[Items listed in a dataset]
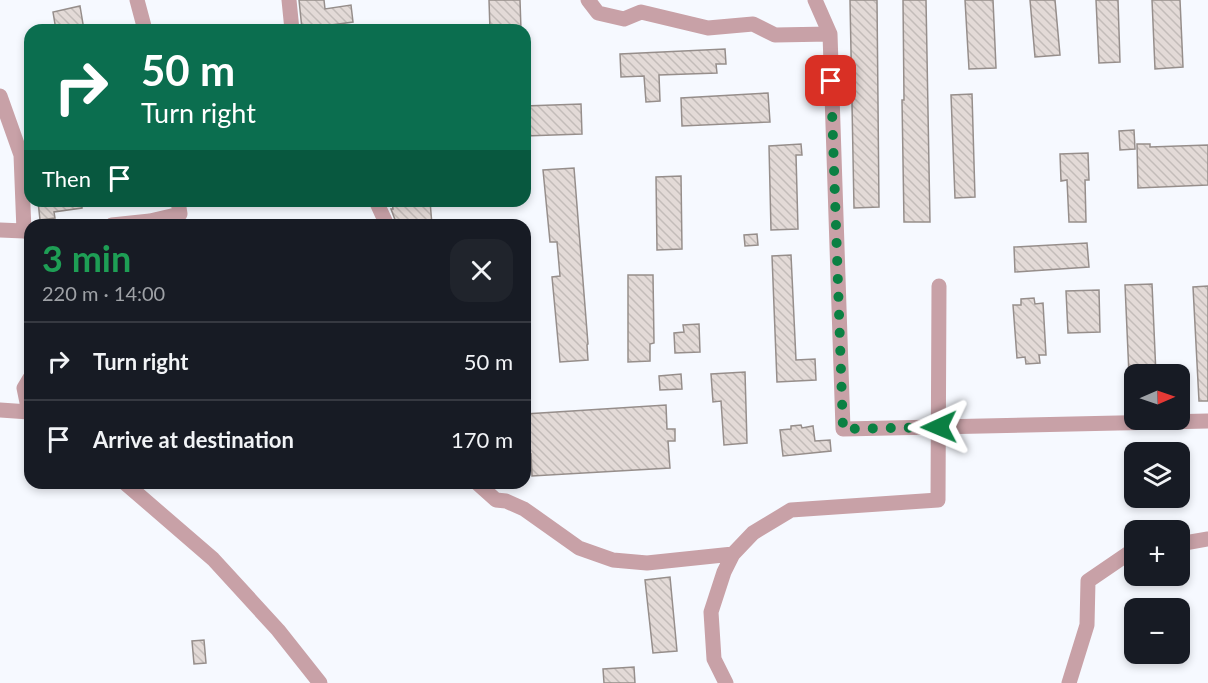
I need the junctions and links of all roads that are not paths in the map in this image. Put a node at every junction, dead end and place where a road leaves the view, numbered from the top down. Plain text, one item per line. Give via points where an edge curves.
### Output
1 (137, 0) edge
2 (290, 0) edge
3 (588, 0) edge
4 (815, 0) edge
5 (143, 24) edge
6 (292, 24) edge
7 (830, 34) junction
8 (0, 96) edge
9 (24, 194) edge
10 (179, 207) edge
11 (163, 219) edge
12 (0, 230) edge
13 (24, 232) edge
14 (939, 286) dead end
15 (0, 410) edge
16 (24, 412) edge
17 (1208, 421) edge
18 (939, 427) junction
19 (132, 489) edge
20 (484, 489) edge
21 (1208, 539) edge
22 (1190, 542) edge
23 (733, 554) junction
24 (1124, 556) edge
25 (1069, 682) edge
26 (320, 683) edge
27 (726, 683) edge

1 - 5 street
2 - 6 street
3 - 7 street via 598,13 624,19 641,12 708,27 753,24 775,35
4 - 7 street
7 - 18 street via 843,429
8 - 9 street via 21,155
10 - 11 street via 180,214
12 - 13 street
14 - 18 street
15 - 16 street
17 - 18 street
18 - 23 street via 938,500 791,510 753,533
19 - 26 street via 213,560 278,630
20 - 23 street via 496,500 524,509 579,548 613,560 647,563
21 - 22 street
23 - 27 street via 711,612 714,659
24 - 25 street via 1088,581 1087,625

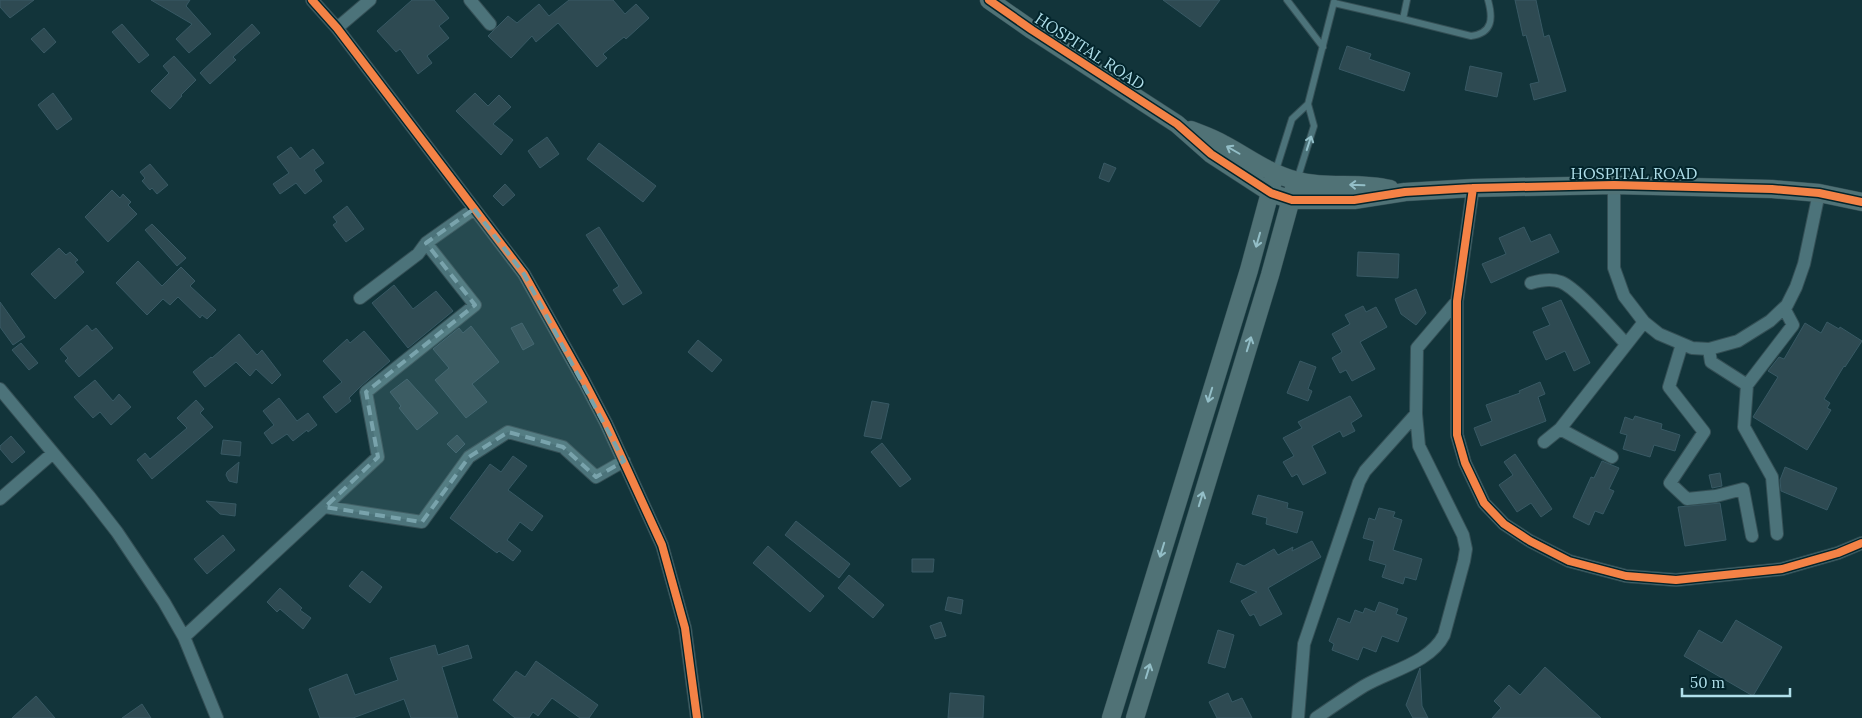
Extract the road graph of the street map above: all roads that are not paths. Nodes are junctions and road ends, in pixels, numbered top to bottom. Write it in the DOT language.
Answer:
graph roads {
  1 [pos="312,0"];
  2 [pos="370,0"];
  3 [pos="470,0"];
  4 [pos="989,0"];
  5 [pos="1287,0"];
  6 [pos="1407,0"];
  7 [pos="1488,0"];
  8 [pos="1334,2"];
  9 [pos="1403,18"];
  10 [pos="490,24"];
  11 [pos="337,28"];
  12 [pos="1323,48"];
  13 [pos="1308,104"];
  14 [pos="1177,124"];
  15 [pos="1275,174"];
  16 [pos="1296,181"];
  17 [pos="1614,185"];
  18 [pos="1473,188"];
  19 [pos="1405,192"];
  20 [pos="1271,193"];
  21 [pos="1819,193"];
  22 [pos="1292,200"];
  23 [pos="1862,202"];
  24 [pos="474,209"];
  25 [pos="426,243"];
  26 [pos="1249,270"];
  27 [pos="1270,275"];
  28 [pos="1531,283"];
  29 [pos="360,298"];
  30 [pos="1457,300"];
  31 [pos="1784,308"];
  32 [pos="1644,322"];
  33 [pos="1626,344"];
  34 [pos="1682,344"];
  35 [pos="1709,349"];
  36 [pos="1747,384"];
  37 [pos="0,389"];
  38 [pos="1416,414"];
  39 [pos="1560,429"];
  40 [pos="1544,442"];
  41 [pos="53,453"];
  42 [pos="1612,457"];
  43 [pos="624,461"];
  44 [pos="0,499"];
  45 [pos="325,507"];
  46 [pos="1776,534"];
  47 [pos="1752,536"];
  48 [pos="1862,542"];
  49 [pos="1145,605"];
  50 [pos="1166,612"];
  51 [pos="184,637"];
  52 [pos="217,718"];
  53 [pos="697,718"];
  54 [pos="1111,718"];
  55 [pos="1135,718"];
  56 [pos="1298,718"];
  57 [pos="1316,718"];
  1 -- 11 [label="street"];
  2 -- 11 [label="street"];
  3 -- 10 [label="street"];
  4 -- 14 [label="street, HOSPITAL ROAD"];
  5 -- 12 [label="lane"];
  6 -- 9 [label="lane"];
  7 -- 9 [label="lane"];
  8 -- 9 [label="lane"];
  8 -- 12 [label="lane"];
  11 -- 24 [label="street"];
  12 -- 13 [label="lane"];
  13 -- 15 [label="lane"];
  16 -- 13 [label="lane, one-way"];
  15 -- 14 [label="street, one-way"];
  14 -- 20 [label="street"];
  15 -- 16 [label="street"];
  15 -- 20 [label="street"];
  19 -- 16 [label="street, one-way"];
  16 -- 22 [label="street"];
  17 -- 18 [label="street, HOSPITAL ROAD"];
  17 -- 21 [label="street, HOSPITAL ROAD"];
  17 -- 32 [label="street"];
  18 -- 19 [label="street, HOSPITAL ROAD"];
  18 -- 30 [label="street"];
  19 -- 22 [label="street"];
  20 -- 22 [label="street"];
  20 -- 26 [label="street, one-way"];
  21 -- 23 [label="street, HOSPITAL ROAD"];
  21 -- 31 [label="street"];
  22 -- 27 [label="street"];
  24 -- 25 [label="street"];
  24 -- 43 [label="street"];
  25 -- 29 [label="street"];
  25 -- 45 [label="street"];
  26 -- 27 [label="street"];
  26 -- 49 [label="street, one-way"];
  50 -- 27 [label="street, one-way"];
  28 -- 33 [label="street"];
  30 -- 38 [label="street"];
  30 -- 48 [label="street"];
  31 -- 35 [label="street"];
  31 -- 36 [label="street"];
  32 -- 33 [label="street"];
  32 -- 34 [label="street"];
  33 -- 39 [label="street"];
  34 -- 35 [label="street"];
  34 -- 47 [label="street"];
  35 -- 36 [label="street"];
  36 -- 46 [label="street"];
  37 -- 41 [label="street"];
  38 -- 56 [label="street"];
  38 -- 57 [label="street"];
  39 -- 40 [label="street"];
  39 -- 42 [label="street"];
  41 -- 44 [label="street"];
  41 -- 51 [label="street"];
  43 -- 45 [label="street"];
  43 -- 53 [label="street"];
  45 -- 51 [label="street"];
  49 -- 50 [label="street"];
  49 -- 54 [label="street"];
  55 -- 50 [label="street, one-way"];
  51 -- 52 [label="street"];
}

EXERCISE PROMPT
Return every entry above word for word, and include no images.

ANSWER SPACE
I need the junctions and links of all roads that are not paths in the map in this image. Put a node at every junction, dead end and place where a road leaves the view, numbered from the top down. Plain text, one item per line. Give via points where an edge curves.
### Output
1 (137, 0) edge
2 (290, 0) edge
3 (588, 0) edge
4 (815, 0) edge
5 (143, 24) edge
6 (292, 24) edge
7 (830, 34) junction
8 (0, 96) edge
9 (24, 194) edge
10 (179, 207) edge
11 (163, 219) edge
12 (0, 230) edge
13 (24, 232) edge
14 (939, 286) dead end
15 (0, 410) edge
16 (24, 412) edge
17 (1208, 421) edge
18 (939, 427) junction
19 (132, 489) edge
20 (484, 489) edge
21 (1208, 539) edge
22 (1190, 542) edge
23 (733, 554) junction
24 (1124, 556) edge
25 (1069, 682) edge
26 (320, 683) edge
27 (726, 683) edge

1 - 5 street
2 - 6 street
3 - 7 street via 598,13 624,19 641,12 708,27 753,24 775,35
4 - 7 street
7 - 18 street via 843,429
8 - 9 street via 21,155
10 - 11 street via 180,214
12 - 13 street
14 - 18 street
15 - 16 street
17 - 18 street
18 - 23 street via 938,500 791,510 753,533
19 - 26 street via 213,560 278,630
20 - 23 street via 496,500 524,509 579,548 613,560 647,563
21 - 22 street
23 - 27 street via 711,612 714,659
24 - 25 street via 1088,581 1087,625

Extract the road graph of the street map above: all roads that are not paths. Nodes are junctions and road ends, in pixels, numbered top to bottom. Write it in the DOT language.
Answer:
graph roads {
  1 [pos="312,0"];
  2 [pos="370,0"];
  3 [pos="470,0"];
  4 [pos="989,0"];
  5 [pos="1287,0"];
  6 [pos="1407,0"];
  7 [pos="1488,0"];
  8 [pos="1334,2"];
  9 [pos="1403,18"];
  10 [pos="490,24"];
  11 [pos="337,28"];
  12 [pos="1323,48"];
  13 [pos="1308,104"];
  14 [pos="1177,124"];
  15 [pos="1275,174"];
  16 [pos="1296,181"];
  17 [pos="1614,185"];
  18 [pos="1473,188"];
  19 [pos="1405,192"];
  20 [pos="1271,193"];
  21 [pos="1819,193"];
  22 [pos="1292,200"];
  23 [pos="1862,202"];
  24 [pos="474,209"];
  25 [pos="426,243"];
  26 [pos="1249,270"];
  27 [pos="1270,275"];
  28 [pos="1531,283"];
  29 [pos="360,298"];
  30 [pos="1457,300"];
  31 [pos="1784,308"];
  32 [pos="1644,322"];
  33 [pos="1626,344"];
  34 [pos="1682,344"];
  35 [pos="1709,349"];
  36 [pos="1747,384"];
  37 [pos="0,389"];
  38 [pos="1416,414"];
  39 [pos="1560,429"];
  40 [pos="1544,442"];
  41 [pos="53,453"];
  42 [pos="1612,457"];
  43 [pos="624,461"];
  44 [pos="0,499"];
  45 [pos="325,507"];
  46 [pos="1776,534"];
  47 [pos="1752,536"];
  48 [pos="1862,542"];
  49 [pos="1145,605"];
  50 [pos="1166,612"];
  51 [pos="184,637"];
  52 [pos="217,718"];
  53 [pos="697,718"];
  54 [pos="1111,718"];
  55 [pos="1135,718"];
  56 [pos="1298,718"];
  57 [pos="1316,718"];
  1 -- 11 [label="street"];
  2 -- 11 [label="street"];
  3 -- 10 [label="street"];
  4 -- 14 [label="street, HOSPITAL ROAD"];
  5 -- 12 [label="lane"];
  6 -- 9 [label="lane"];
  7 -- 9 [label="lane"];
  8 -- 9 [label="lane"];
  8 -- 12 [label="lane"];
  11 -- 24 [label="street"];
  12 -- 13 [label="lane"];
  13 -- 15 [label="lane"];
  16 -- 13 [label="lane, one-way"];
  15 -- 14 [label="street, one-way"];
  14 -- 20 [label="street"];
  15 -- 16 [label="street"];
  15 -- 20 [label="street"];
  19 -- 16 [label="street, one-way"];
  16 -- 22 [label="street"];
  17 -- 18 [label="street, HOSPITAL ROAD"];
  17 -- 21 [label="street, HOSPITAL ROAD"];
  17 -- 32 [label="street"];
  18 -- 19 [label="street, HOSPITAL ROAD"];
  18 -- 30 [label="street"];
  19 -- 22 [label="street"];
  20 -- 22 [label="street"];
  20 -- 26 [label="street, one-way"];
  21 -- 23 [label="street, HOSPITAL ROAD"];
  21 -- 31 [label="street"];
  22 -- 27 [label="street"];
  24 -- 25 [label="street"];
  24 -- 43 [label="street"];
  25 -- 29 [label="street"];
  25 -- 45 [label="street"];
  26 -- 27 [label="street"];
  26 -- 49 [label="street, one-way"];
  50 -- 27 [label="street, one-way"];
  28 -- 33 [label="street"];
  30 -- 38 [label="street"];
  30 -- 48 [label="street"];
  31 -- 35 [label="street"];
  31 -- 36 [label="street"];
  32 -- 33 [label="street"];
  32 -- 34 [label="street"];
  33 -- 39 [label="street"];
  34 -- 35 [label="street"];
  34 -- 47 [label="street"];
  35 -- 36 [label="street"];
  36 -- 46 [label="street"];
  37 -- 41 [label="street"];
  38 -- 56 [label="street"];
  38 -- 57 [label="street"];
  39 -- 40 [label="street"];
  39 -- 42 [label="street"];
  41 -- 44 [label="street"];
  41 -- 51 [label="street"];
  43 -- 45 [label="street"];
  43 -- 53 [label="street"];
  45 -- 51 [label="street"];
  49 -- 50 [label="street"];
  49 -- 54 [label="street"];
  55 -- 50 [label="street, one-way"];
  51 -- 52 [label="street"];
}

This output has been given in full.